# Video from our latest gig



## captainbrew (Feb 5, 2010)

An original song called Don't Wanna Say No from our show at the Elmdale House Tavern in Ottawa on December 30th 2011.
Enjoy!

http://youtu.be/o6JPy3oNCLc


----------



## GuitarsCanada (Dec 30, 2005)

Good work. Nice song


----------



## blam (Feb 18, 2011)

Good stuff.


----------



## marcos (Jan 13, 2009)

Very nice guys. A lot of soul. I will try and catch you guys live the next time your playing.


----------



## keto (May 23, 2006)

Wow, I like everything about that!
-cool tune with good groove, plus some dynamic range that's often missing these days
-good mix there, can really hear both guitars (single + humbucker, with different EQ's, is a great mix - no shocker)
-I can even hear the bass nice and clearly, I don't hear as well in that range usually.
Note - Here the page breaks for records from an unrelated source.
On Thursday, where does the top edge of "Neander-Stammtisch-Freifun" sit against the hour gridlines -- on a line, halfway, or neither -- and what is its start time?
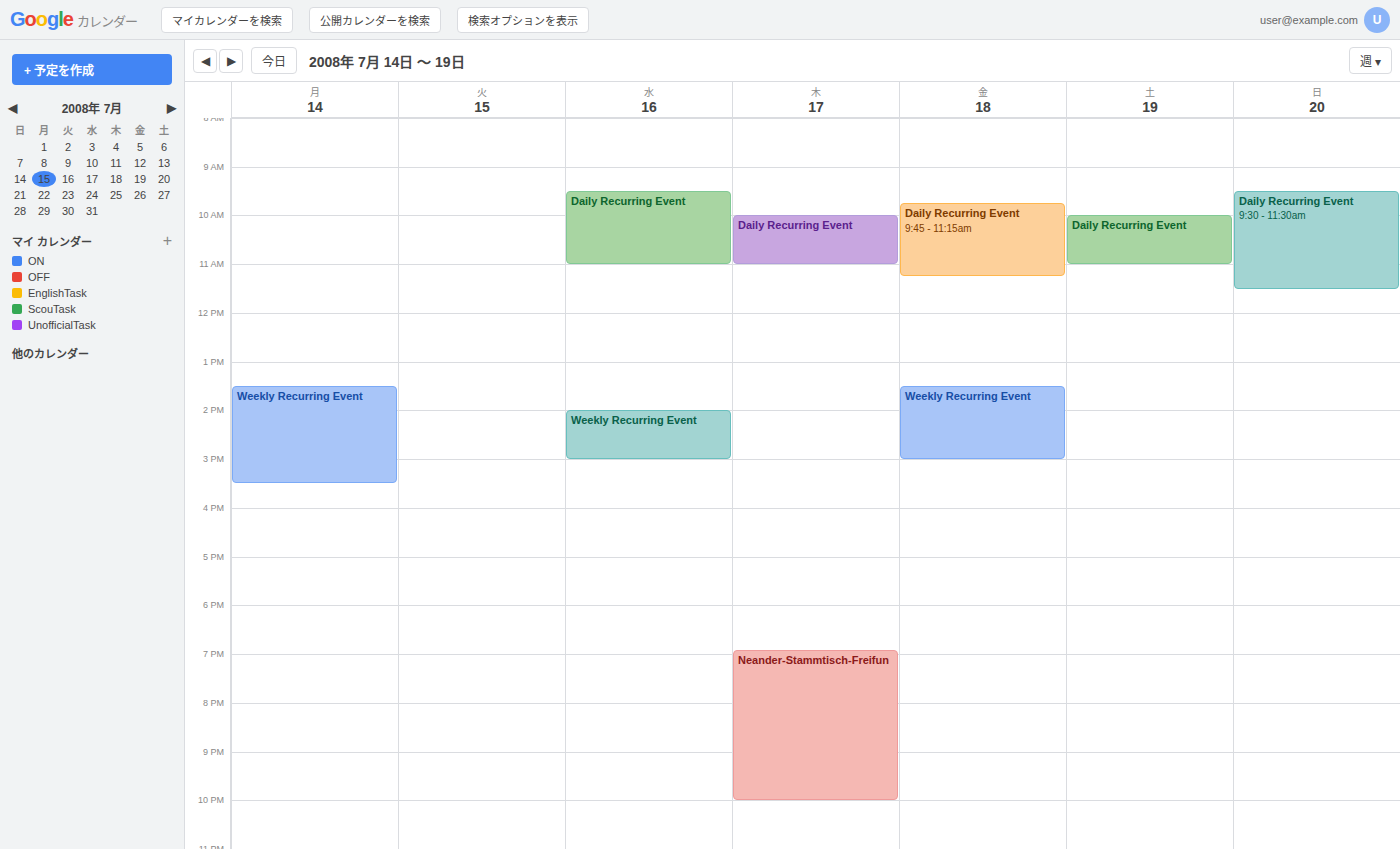
6:55 PM -- neither: 55 minutes below the 6 PM line and 5 minutes above the 7 PM line.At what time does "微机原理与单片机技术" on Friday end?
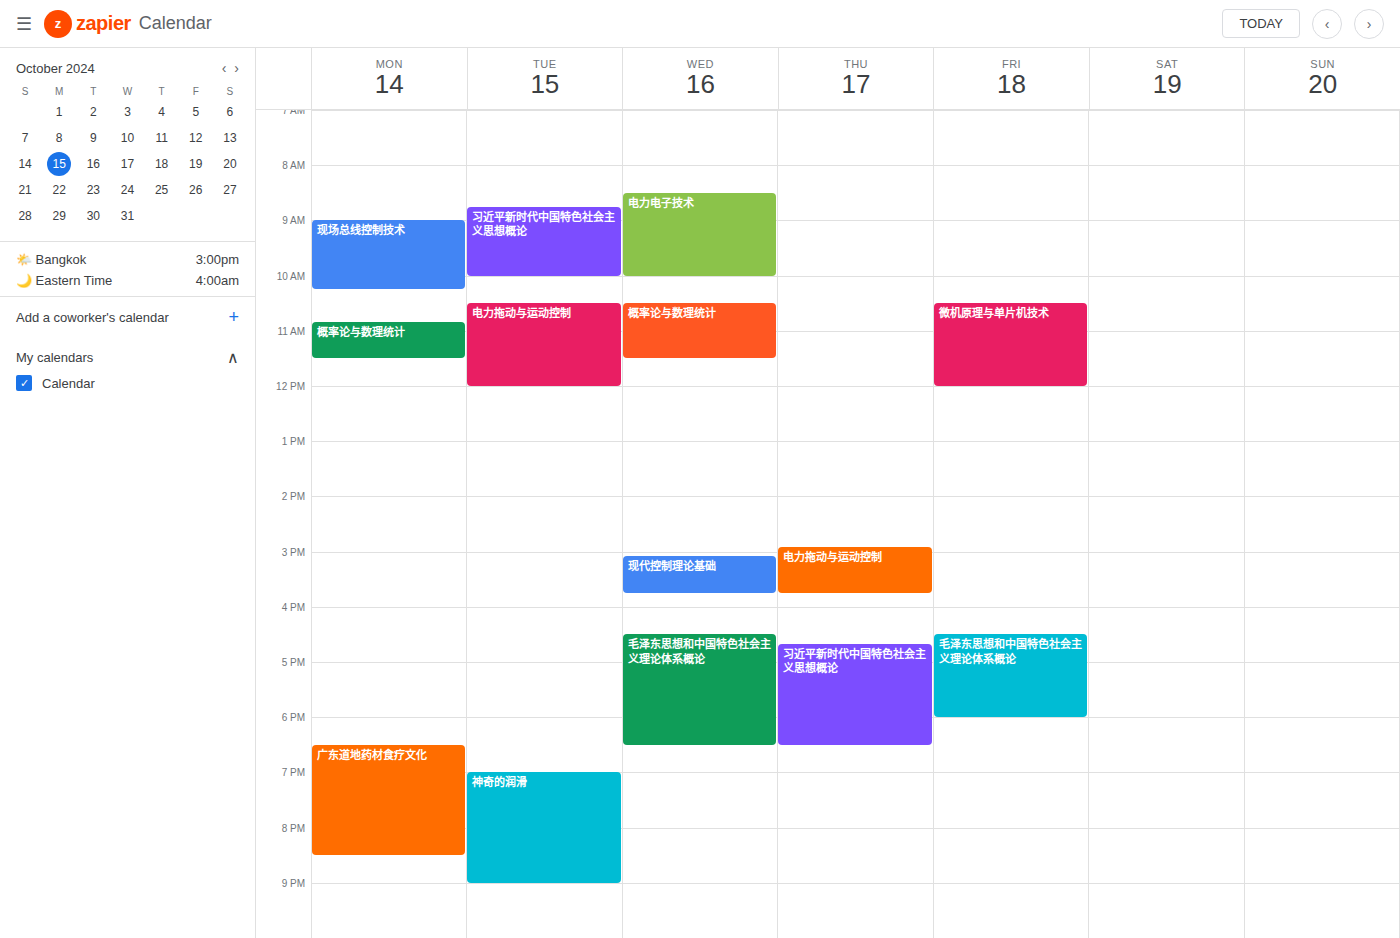
12:00 PM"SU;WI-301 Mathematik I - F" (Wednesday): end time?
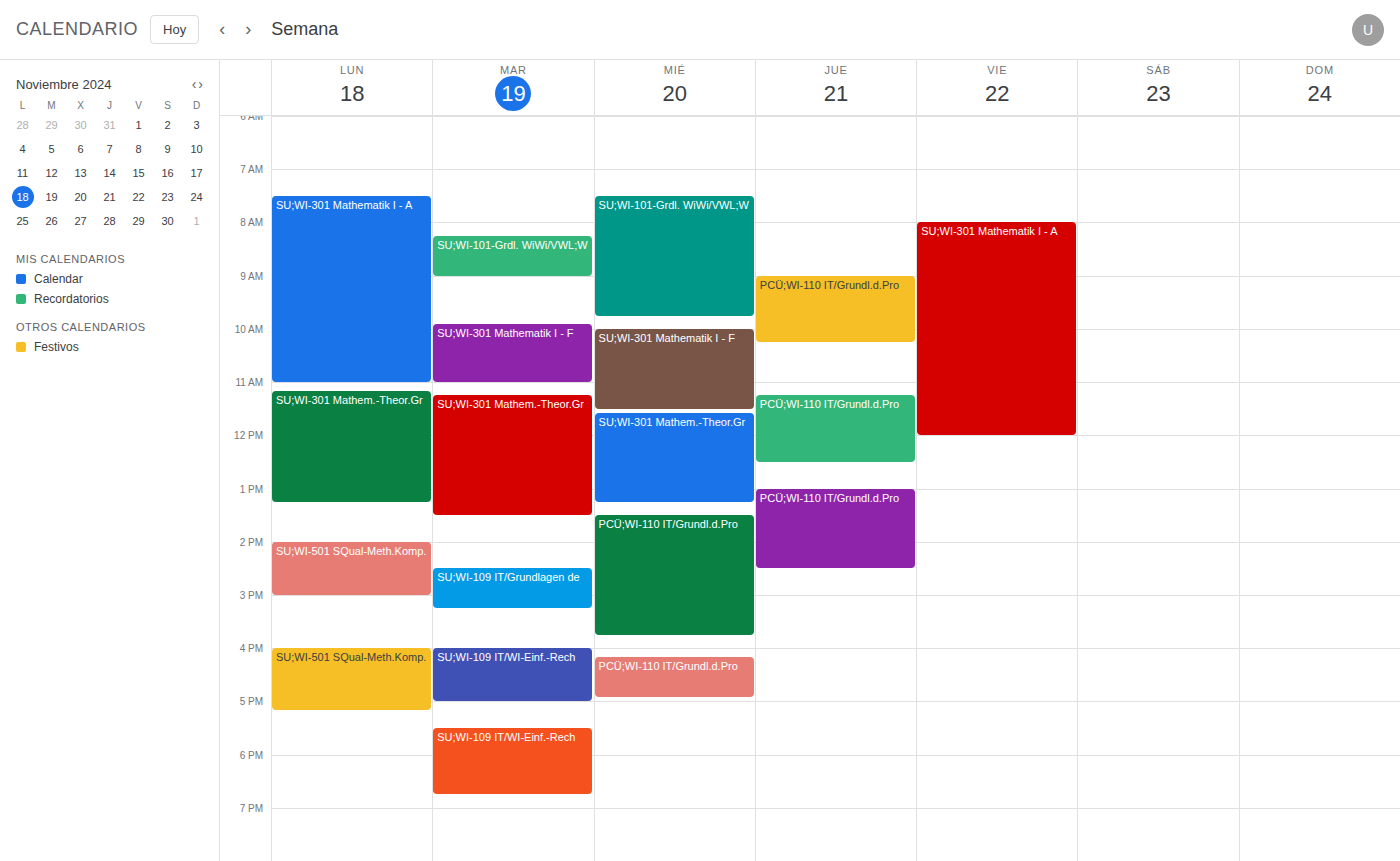
11:30 AM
Again, great mix.
-singer has a pretty unique voice


----------



## captainbrew (Feb 5, 2010)

Thanks keto. We like the mix of my strats/tele with my Matchless Chieftain and our singer's Eastman semi-hollow w/Fralin humbucking P90 type pickups and his Dr.Z MAZ18. Really seems to fill the whole spectrum of guitar tone. We don't really hear any bands that sound quite like us out there which is tough in a world of soundalike bands. A lot of clubs want bands that sound like everybody else out there. Glad you enjoyed!


----------



## fredyfreeloader (Dec 11, 2010)

I've listened to some of your videos before and as usual this one is another fine piece, keep up the good work.


----------



## Chito (Feb 17, 2006)

Great to meet you guys! Was a great show!


----------



## captainbrew (Feb 5, 2010)

Chito said:


> Great to meet you guys! Was a great show!
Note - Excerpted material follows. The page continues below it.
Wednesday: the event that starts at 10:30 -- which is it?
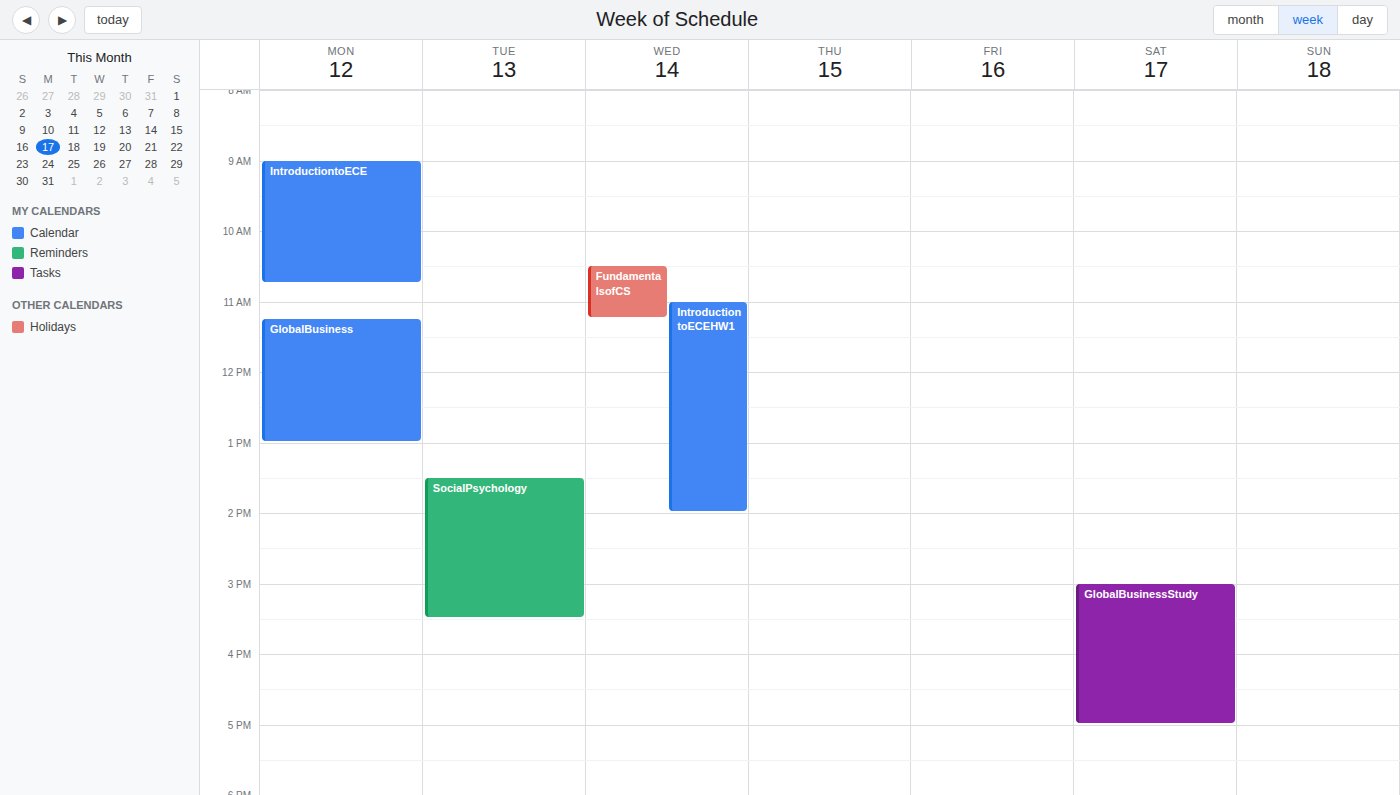
"FundamentalsofCS"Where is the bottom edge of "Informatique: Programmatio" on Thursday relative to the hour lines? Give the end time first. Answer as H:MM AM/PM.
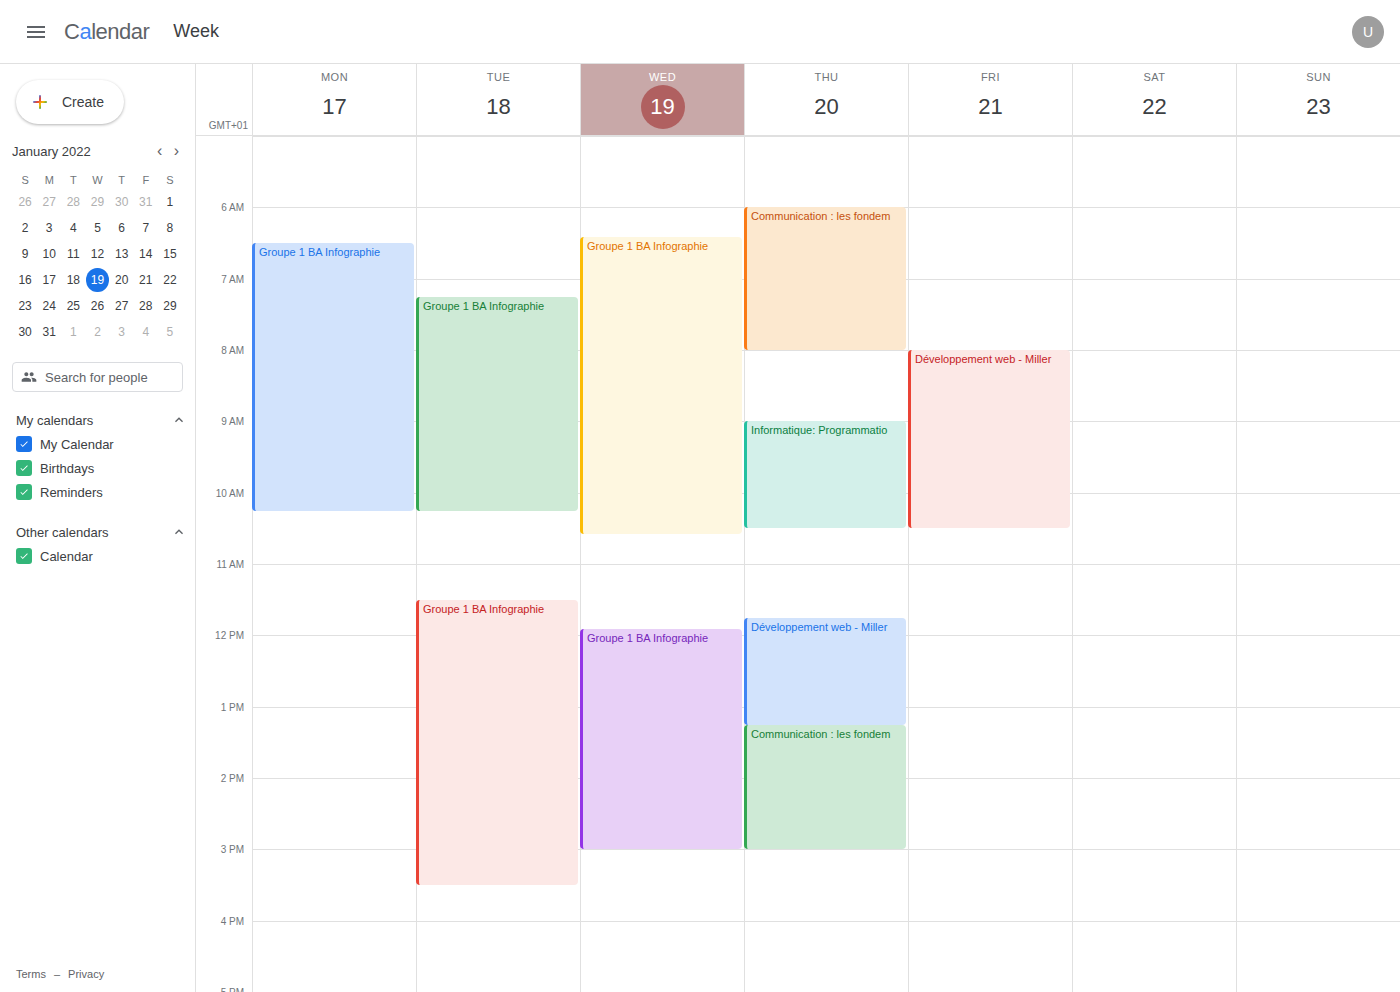
10:30 AM -- halfway between the 10 AM and 11 AM lines.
Thanks Chito. It was nice to meet you as well. I'm glad you enjoyed the show and we hope to see you again!


----------



## Sneaky (Feb 14, 2006)

Good stuff. 

The backwards "NREVAT" sign and the lefty strat made me feel like I was watching the video in a mirror though. 


:banana:


----------



## ZeroSixOne (Jan 3, 2012)

Great sound guys... nice soul...

Kinda have the John Mayer vibe!


----------



## captainbrew (Feb 5, 2010)

ZeroSixOne said:


> Great sound guys... nice soul...
> 
> Kinda have the John Mayer vibe!


Thanks. Both myself and our singer/other guitarist are fans of John Mayer.
We're mostly into a lot of the Motown era people like Marvin Gaye, Donny Hathaway and Stevie Wonder. We're also into other stuff like Bob Marley, Amos Lee, Wide Mouth Mason, Soulive and a bunch of other sutff.


----------